When a rogue judge placed a stay on the NPS regulation 36CFR 2.4, recently implemented thanks to the hard works of over 4 dozen grassroots gun rights organizations, the AG declined to defend the regulation in court.

Should Cuccinelli have recused himself?  Maybe.  By his pre-election proclamations once can certainly say on the surface, GMU would have been better getting private counsel.  Who would hire a lawyer who proclaimed he would not defend them?  At the very least a conflict of interest existed.

Either way, he is unapologetic.  Time Magazine, January 10, 2011, page 16:

The Cuccinelli doctrine comes with asterisks.  He boasts of bucking the gun lobby when he affirmed George Mason’s right to limit firearms on campus.

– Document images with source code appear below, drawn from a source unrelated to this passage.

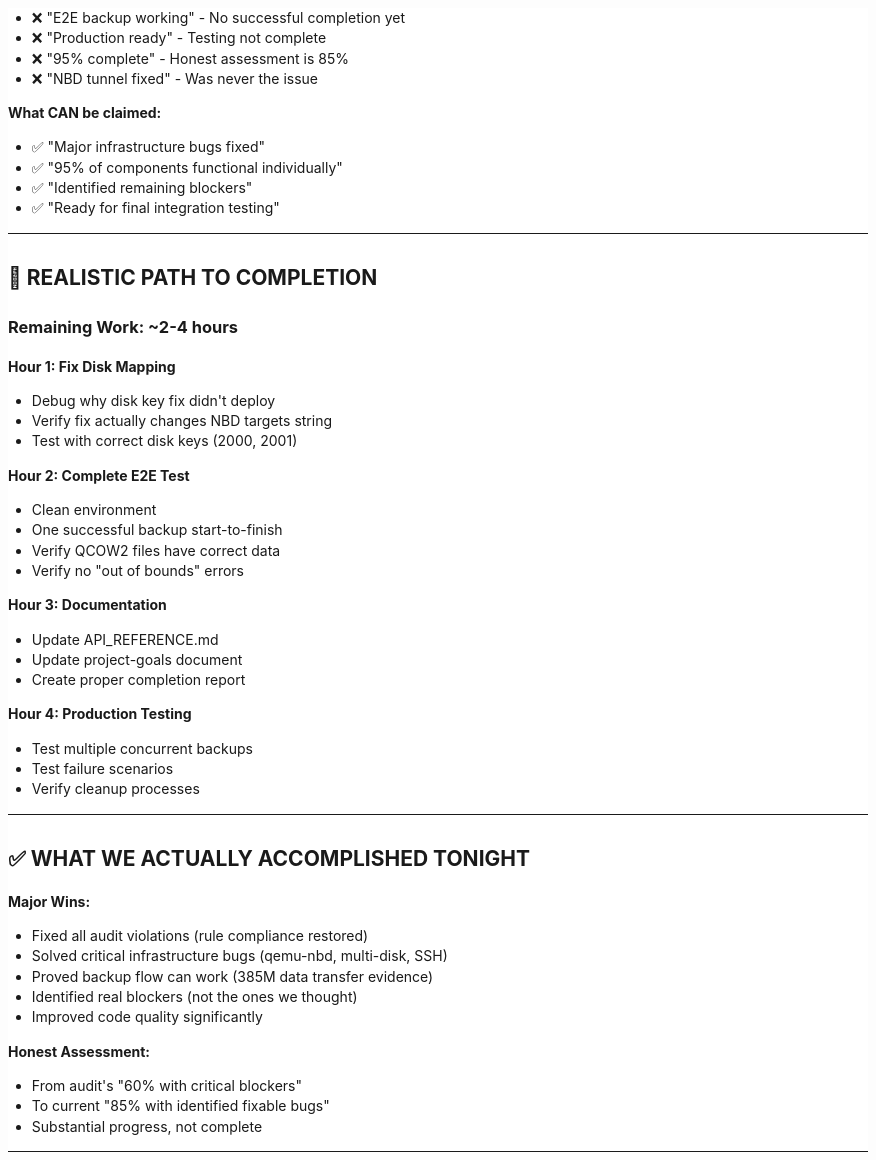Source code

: - ❌ "E2E backup working" - No successful completion yet
- ❌ "Production ready" - Testing not complete
- ❌ "95% complete" - Honest assessment is 85%
- ❌ "NBD tunnel fixed" - Was never the issue

**What CAN be claimed:**
- ✅ "Major infrastructure bugs fixed"
- ✅ "95% of components functional individually"
- ✅ "Identified remaining blockers"
- ✅ "Ready for final integration testing"

---

## 🎯 REALISTIC PATH TO COMPLETION

### **Remaining Work: ~2-4 hours**

**Hour 1: Fix Disk Mapping**
- Debug why disk key fix didn't deploy
- Verify fix actually changes NBD targets string
- Test with correct disk keys (2000, 2001)

**Hour 2: Complete E2E Test**
- Clean environment
- One successful backup start-to-finish
- Verify QCOW2 files have correct data
- Verify no "out of bounds" errors

**Hour 3: Documentation**
- Update API_REFERENCE.md
- Update project-goals document
- Create proper completion report

**Hour 4: Production Testing**
- Test multiple concurrent backups
- Test failure scenarios
- Verify cleanup processes

---

## ✅ WHAT WE ACTUALLY ACCOMPLISHED TONIGHT

**Major Wins:**
- Fixed all audit violations (rule compliance restored)
- Solved critical infrastructure bugs (qemu-nbd, multi-disk, SSH)
- Proved backup flow can work (385M data transfer evidence)
- Identified real blockers (not the ones we thought)
- Improved code quality significantly

**Honest Assessment:**
- From audit's "60% with critical blockers"
- To current "85% with identified fixable bugs"
- Substantial progress, not complete

---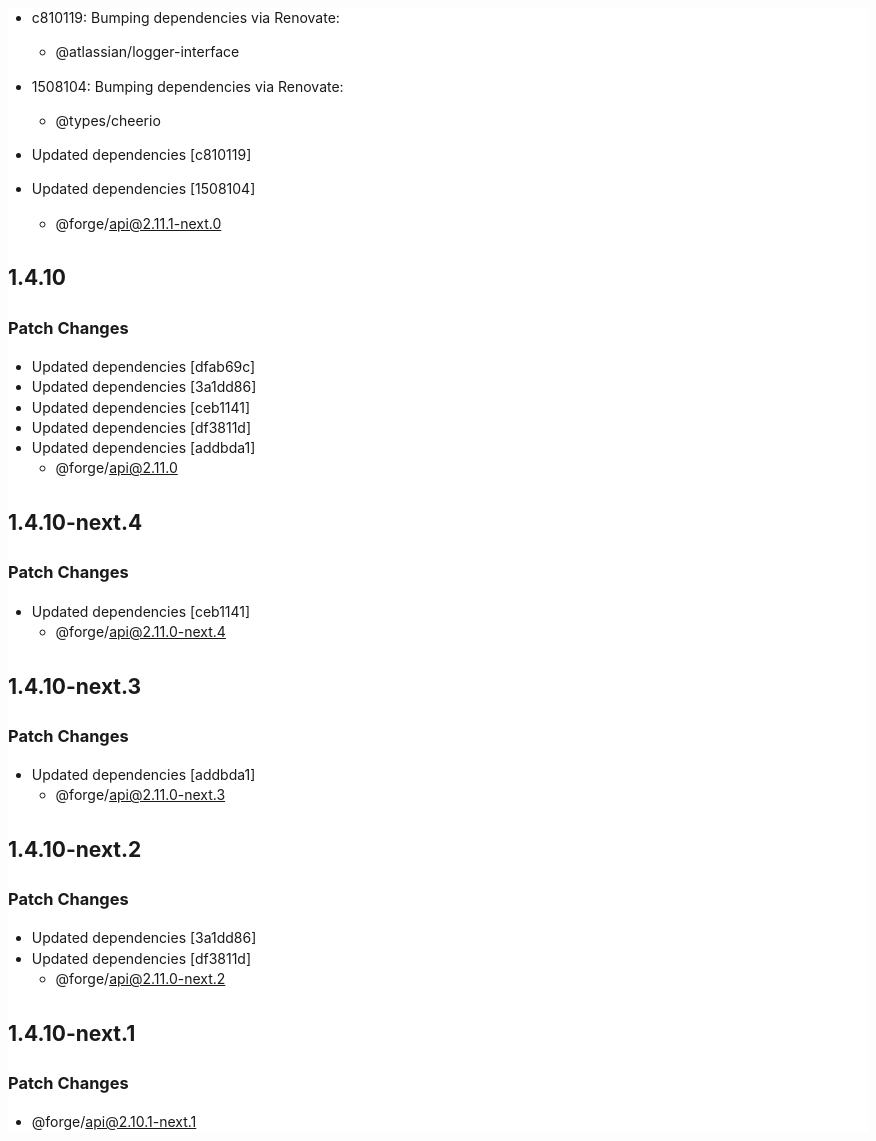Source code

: - c810119: Bumping dependencies via Renovate:

  - @atlassian/logger-interface

- 1508104: Bumping dependencies via Renovate:

  - @types/cheerio

- Updated dependencies [c810119]
- Updated dependencies [1508104]
  - @forge/api@2.11.1-next.0

## 1.4.10

### Patch Changes

- Updated dependencies [dfab69c]
- Updated dependencies [3a1dd86]
- Updated dependencies [ceb1141]
- Updated dependencies [df3811d]
- Updated dependencies [addbda1]
  - @forge/api@2.11.0

## 1.4.10-next.4

### Patch Changes

- Updated dependencies [ceb1141]
  - @forge/api@2.11.0-next.4

## 1.4.10-next.3

### Patch Changes

- Updated dependencies [addbda1]
  - @forge/api@2.11.0-next.3

## 1.4.10-next.2

### Patch Changes

- Updated dependencies [3a1dd86]
- Updated dependencies [df3811d]
  - @forge/api@2.11.0-next.2

## 1.4.10-next.1

### Patch Changes

- @forge/api@2.10.1-next.1
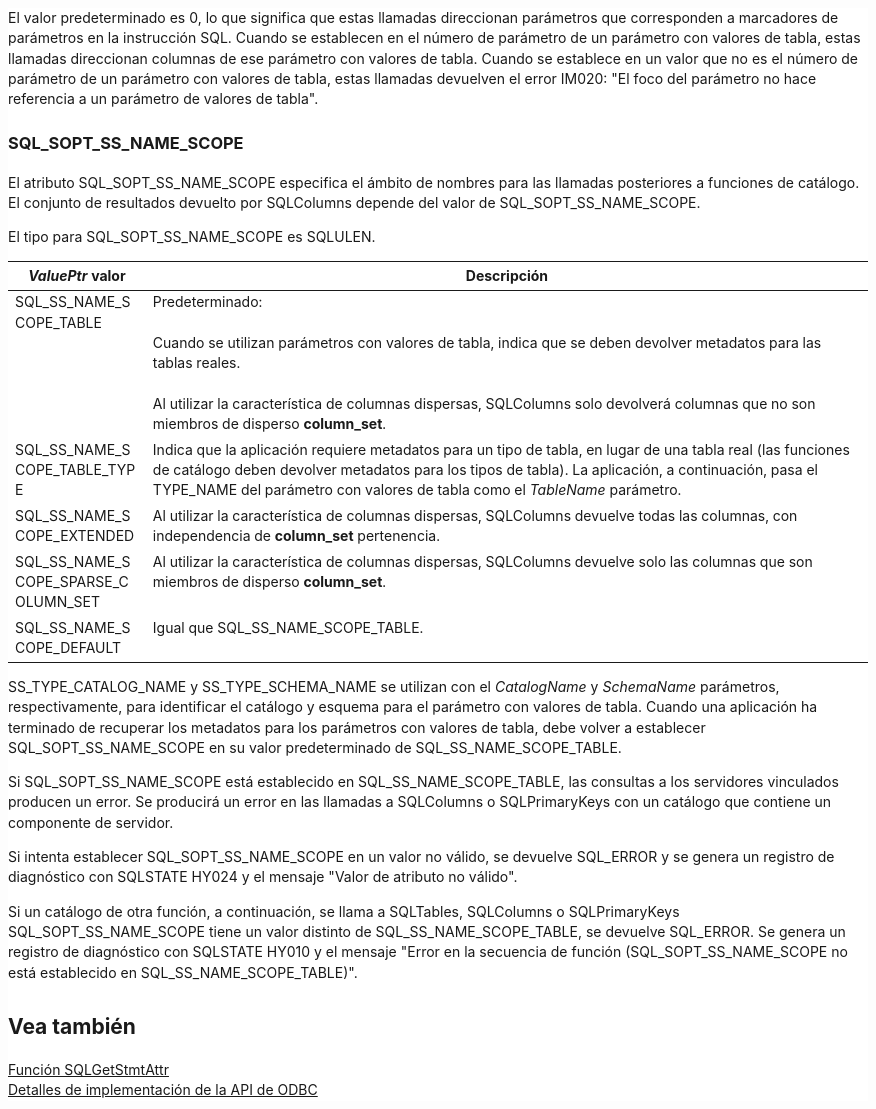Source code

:  El valor predeterminado es 0, lo que significa que estas llamadas direccionan parámetros que corresponden a marcadores de parámetros en la instrucción SQL. Cuando se establecen en el número de parámetro de un parámetro con valores de tabla, estas llamadas direccionan columnas de ese parámetro con valores de tabla. Cuando se establece en un valor que no es el número de parámetro de un parámetro con valores de tabla, estas llamadas devuelven el error IM020: "El foco del parámetro no hace referencia a un parámetro de valores de tabla".  
  
### <a name="sqlsoptssnamescope"></a>SQL_SOPT_SS_NAME_SCOPE  
 El atributo SQL_SOPT_SS_NAME_SCOPE especifica el ámbito de nombres para las llamadas posteriores a funciones de catálogo. El conjunto de resultados devuelto por SQLColumns depende del valor de SQL_SOPT_SS_NAME_SCOPE.  
  
 El tipo para SQL_SOPT_SS_NAME_SCOPE es SQLULEN.  
  
|*ValuePtr* valor|Descripción|  
|----------------------|-----------------|  
|SQL_SS_NAME_SCOPE_TABLE|Predeterminado:<br /><br /> Cuando se utilizan parámetros con valores de tabla, indica que se deben devolver metadatos para las tablas reales.<br /><br /> Al utilizar la característica de columnas dispersas, SQLColumns solo devolverá columnas que no son miembros de disperso **column_set**.|  
|SQL_SS_NAME_SCOPE_TABLE_TYPE|Indica que la aplicación requiere metadatos para un tipo de tabla, en lugar de una tabla real (las funciones de catálogo deben devolver metadatos para los tipos de tabla). La aplicación, a continuación, pasa el TYPE_NAME del parámetro con valores de tabla como el *TableName* parámetro.|  
|SQL_SS_NAME_SCOPE_EXTENDED|Al utilizar la característica de columnas dispersas, SQLColumns devuelve todas las columnas, con independencia de **column_set** pertenencia.|  
|SQL_SS_NAME_SCOPE_SPARSE_COLUMN_SET|Al utilizar la característica de columnas dispersas, SQLColumns devuelve solo las columnas que son miembros de disperso **column_set**.|  
|SQL_SS_NAME_SCOPE_DEFAULT|Igual que SQL_SS_NAME_SCOPE_TABLE.|  
  
 SS_TYPE_CATALOG_NAME y SS_TYPE_SCHEMA_NAME se utilizan con el *CatalogName* y *SchemaName* parámetros, respectivamente, para identificar el catálogo y esquema para el parámetro con valores de tabla. Cuando una aplicación ha terminado de recuperar los metadatos para los parámetros con valores de tabla, debe volver a establecer SQL_SOPT_SS_NAME_SCOPE en su valor predeterminado de SQL_SS_NAME_SCOPE_TABLE.  
  
 Si SQL_SOPT_SS_NAME_SCOPE está establecido en SQL_SS_NAME_SCOPE_TABLE, las consultas a los servidores vinculados producen un error. Se producirá un error en las llamadas a SQLColumns o SQLPrimaryKeys con un catálogo que contiene un componente de servidor.  
  
 Si intenta establecer SQL_SOPT_SS_NAME_SCOPE en un valor no válido, se devuelve SQL_ERROR y se genera un registro de diagnóstico con SQLSTATE HY024 y el mensaje "Valor de atributo no válido".  
  
 Si un catálogo de otra función, a continuación, se llama a SQLTables, SQLColumns o SQLPrimaryKeys SQL_SOPT_SS_NAME_SCOPE tiene un valor distinto de SQL_SS_NAME_SCOPE_TABLE, se devuelve SQL_ERROR. Se genera un registro de diagnóstico con SQLSTATE HY010 y el mensaje "Error en la secuencia de función (SQL_SOPT_SS_NAME_SCOPE no está establecido en SQL_SS_NAME_SCOPE_TABLE)".  
  
## <a name="see-also"></a>Vea también  
 [Función SQLGetStmtAttr](http://go.microsoft.com/fwlink/?LinkId=59355)   
 [Detalles de implementación de la API de ODBC](../../relational-databases/native-client-odbc-api/odbc-api-implementation-details.md)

Cuccinelli continues to defend the actions of Virginia Tech withholding information on a killer on the loose.

Regardless of what other Attorneys General have done, clearly Mr. Cuccinelli will compel his “clients” to go elsewhere when it suits his needs.  See Cuccinelli v. Rector and Visitors of University of Virginia, __ Va. __, __ S.E.2d __ (2012).

The overarching theme here is that Mr. Cuccinelli has a world view that is at odds with gun owners.  For every reason he gives to “explain” his conduct, voters should ask themselves:

How does Mr. Cuccinelli benefit if I and other gun owners believe him, as we believed him when he promised not to defend GMU’s firearms ban?  If we let him “explain away” his bad conduct, we are in a heap of trouble.